What would you say to a young hairstylist who feels discouraged?
Before questioning your commitment to the industry, look at where you are. Sometimes it’s the environment you’re in and sometimes that can make a difference. You can’t give up if you love hair. You have to be true to yourself. When I look at my career, I was at Sassoon for 11 years and I got to a stage where I felt I needed a challenge. Then I went to Allilon and I ran that academy. And then I got to a stage where I felt I needed another challenge. If you feel you need a change, you need to follow that instinct, but it can be quite scary.
So, how do you get over that fear? What was leaving like for you?

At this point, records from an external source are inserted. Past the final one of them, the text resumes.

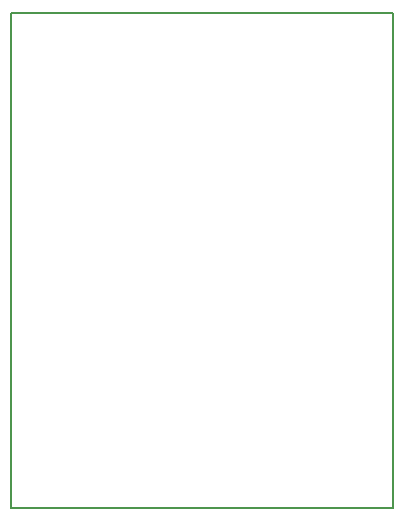
<source format=gbr>
G04 #@! TF.GenerationSoftware,KiCad,Pcbnew,5.0.2-bee76a0~70~ubuntu18.04.1*
G04 #@! TF.CreationDate,2019-10-10T21:29:05+02:00*
G04 #@! TF.ProjectId,prototype2,70726f74-6f74-4797-9065-322e6b696361,rev?*
G04 #@! TF.SameCoordinates,PX62b5c68PY68c4118*
G04 #@! TF.FileFunction,Profile,NP*
%FSLAX46Y46*%
G04 Gerber Fmt 4.6, Leading zero omitted, Abs format (unit mm)*
G04 Created by KiCad (PCBNEW 5.0.2-bee76a0~70~ubuntu18.04.1) date tor 10 okt 2019 21:29:05*
%MOMM*%
%LPD*%
G01*
G04 APERTURE LIST*
%ADD10C,0.150000*%
G04 APERTURE END LIST*
D10*
X32385000Y41910000D02*
X0Y41910000D01*
X32385000Y0D02*
X32385000Y41910000D01*
X0Y0D02*
X32385000Y0D01*
X0Y41910000D02*
X0Y0D01*
M02*

</source>
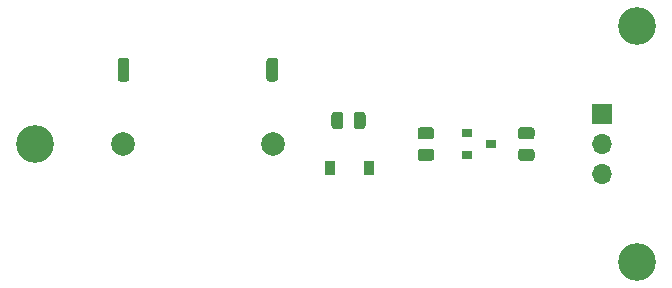
<source format=gbr>
%TF.GenerationSoftware,KiCad,Pcbnew,5.1.10-88a1d61d58~90~ubuntu21.04.1*%
%TF.CreationDate,2021-07-30T13:58:04+02:00*%
%TF.ProjectId,Detector_SMD_Simple,44657465-6374-46f7-925f-534d445f5369,rev?*%
%TF.SameCoordinates,Original*%
%TF.FileFunction,Soldermask,Top*%
%TF.FilePolarity,Negative*%
%FSLAX46Y46*%
G04 Gerber Fmt 4.6, Leading zero omitted, Abs format (unit mm)*
G04 Created by KiCad (PCBNEW 5.1.10-88a1d61d58~90~ubuntu21.04.1) date 2021-07-30 13:58:04*
%MOMM*%
%LPD*%
G01*
G04 APERTURE LIST*
%ADD10O,1.700000X1.700000*%
%ADD11R,1.700000X1.700000*%
%ADD12C,2.000000*%
%ADD13C,3.200000*%
%ADD14R,0.900000X0.800000*%
%ADD15R,0.900000X1.200000*%
G04 APERTURE END LIST*
%TO.C,J1*%
G36*
G01*
X73600000Y-44450000D02*
X73600000Y-42950000D01*
G75*
G02*
X73850000Y-42700000I250000J0D01*
G01*
X74350000Y-42700000D01*
G75*
G02*
X74600000Y-42950000I0J-250000D01*
G01*
X74600000Y-44450000D01*
G75*
G02*
X74350000Y-44700000I-250000J0D01*
G01*
X73850000Y-44700000D01*
G75*
G02*
X73600000Y-44450000I0J250000D01*
G01*
G37*
%TD*%
%TO.C,J2*%
G36*
G01*
X61000000Y-44450000D02*
X61000000Y-42950000D01*
G75*
G02*
X61250000Y-42700000I250000J0D01*
G01*
X61750000Y-42700000D01*
G75*
G02*
X62000000Y-42950000I0J-250000D01*
G01*
X62000000Y-44450000D01*
G75*
G02*
X61750000Y-44700000I-250000J0D01*
G01*
X61250000Y-44700000D01*
G75*
G02*
X61000000Y-44450000I0J250000D01*
G01*
G37*
%TD*%
%TO.C,R4*%
G36*
G01*
X95149998Y-50400000D02*
X96050002Y-50400000D01*
G75*
G02*
X96300000Y-50649998I0J-249998D01*
G01*
X96300000Y-51175002D01*
G75*
G02*
X96050002Y-51425000I-249998J0D01*
G01*
X95149998Y-51425000D01*
G75*
G02*
X94900000Y-51175002I0J249998D01*
G01*
X94900000Y-50649998D01*
G75*
G02*
X95149998Y-50400000I249998J0D01*
G01*
G37*
G36*
G01*
X95149998Y-48575000D02*
X96050002Y-48575000D01*
G75*
G02*
X96300000Y-48824998I0J-249998D01*
G01*
X96300000Y-49350002D01*
G75*
G02*
X96050002Y-49600000I-249998J0D01*
G01*
X95149998Y-49600000D01*
G75*
G02*
X94900000Y-49350002I0J249998D01*
G01*
X94900000Y-48824998D01*
G75*
G02*
X95149998Y-48575000I249998J0D01*
G01*
G37*
%TD*%
D10*
%TO.C,J3*%
X102000000Y-52540000D03*
X102000000Y-50000000D03*
D11*
X102000000Y-47460000D03*
%TD*%
D12*
%TO.C,CT1*%
X74150000Y-50000000D03*
X61450000Y-50000000D03*
%TD*%
D13*
%TO.C,H3*%
X105000000Y-60000000D03*
%TD*%
%TO.C,H2*%
X105000000Y-40000000D03*
%TD*%
%TO.C,H1*%
X54000000Y-50000000D03*
%TD*%
%TO.C,R2*%
G36*
G01*
X86649998Y-50400000D02*
X87550002Y-50400000D01*
G75*
G02*
X87800000Y-50649998I0J-249998D01*
G01*
X87800000Y-51175002D01*
G75*
G02*
X87550002Y-51425000I-249998J0D01*
G01*
X86649998Y-51425000D01*
G75*
G02*
X86400000Y-51175002I0J249998D01*
G01*
X86400000Y-50649998D01*
G75*
G02*
X86649998Y-50400000I249998J0D01*
G01*
G37*
G36*
G01*
X86649998Y-48575000D02*
X87550002Y-48575000D01*
G75*
G02*
X87800000Y-48824998I0J-249998D01*
G01*
X87800000Y-49350002D01*
G75*
G02*
X87550002Y-49600000I-249998J0D01*
G01*
X86649998Y-49600000D01*
G75*
G02*
X86400000Y-49350002I0J249998D01*
G01*
X86400000Y-48824998D01*
G75*
G02*
X86649998Y-48575000I249998J0D01*
G01*
G37*
%TD*%
D14*
%TO.C,Q3*%
X92600000Y-50000000D03*
X90600000Y-50950000D03*
X90600000Y-49050000D03*
%TD*%
D15*
%TO.C,D1*%
X78950000Y-52000000D03*
X82250000Y-52000000D03*
%TD*%
%TO.C,C1*%
G36*
G01*
X80100000Y-47525000D02*
X80100000Y-48475000D01*
G75*
G02*
X79850000Y-48725000I-250000J0D01*
G01*
X79350000Y-48725000D01*
G75*
G02*
X79100000Y-48475000I0J250000D01*
G01*
X79100000Y-47525000D01*
G75*
G02*
X79350000Y-47275000I250000J0D01*
G01*
X79850000Y-47275000D01*
G75*
G02*
X80100000Y-47525000I0J-250000D01*
G01*
G37*
G36*
G01*
X82000000Y-47525000D02*
X82000000Y-48475000D01*
G75*
G02*
X81750000Y-48725000I-250000J0D01*
G01*
X81250000Y-48725000D01*
G75*
G02*
X81000000Y-48475000I0J250000D01*
G01*
X81000000Y-47525000D01*
G75*
G02*
X81250000Y-47275000I250000J0D01*
G01*
X81750000Y-47275000D01*
G75*
G02*
X82000000Y-47525000I0J-250000D01*
G01*
G37*
%TD*%
M02*

</source>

Fear is what we create in our own minds. The worst thing, in any situation in life, is feeling safe. Safety doesn’t promote growth. I would say if something scares you, do it. When I was leaving Sassoon after 11 years—a job I came to when I was out of school, I knew the team I was going to. I trusted them and their vision excited me.
But then you made another big change and took on a new challenge. How did that happen?
The interesting thing is, I was about to set up my own brand at the time. I had a great job with Allilon but I remember sitting down and saying I need to move on. They said, ‘Okay, do you have a job?’ ] I didn’t but I knew it felt right. I knew it was time to leave and I trusted myself. I knew I was going to set up my own brand and travel and teach as a global educator—I knew that much. I was very true to what I was feeling and I didn’t let fear distract me from my next move.
How did you become the global cutting ambassador for Goldwell?
A good friend of mine became a regional education manager for Goldwell. We were talking one night and I confided in him that I was thinking of putting together my own academy. He said that he felt Goldwell could use someone like me, who specializes in putting education systems into place like I do. He was having a meeting with the global team that week, which led to me receiving a bunch of messages because John Maroney [Goldwell’s VP and global creative director] was interested in setting up a cutting curriculum.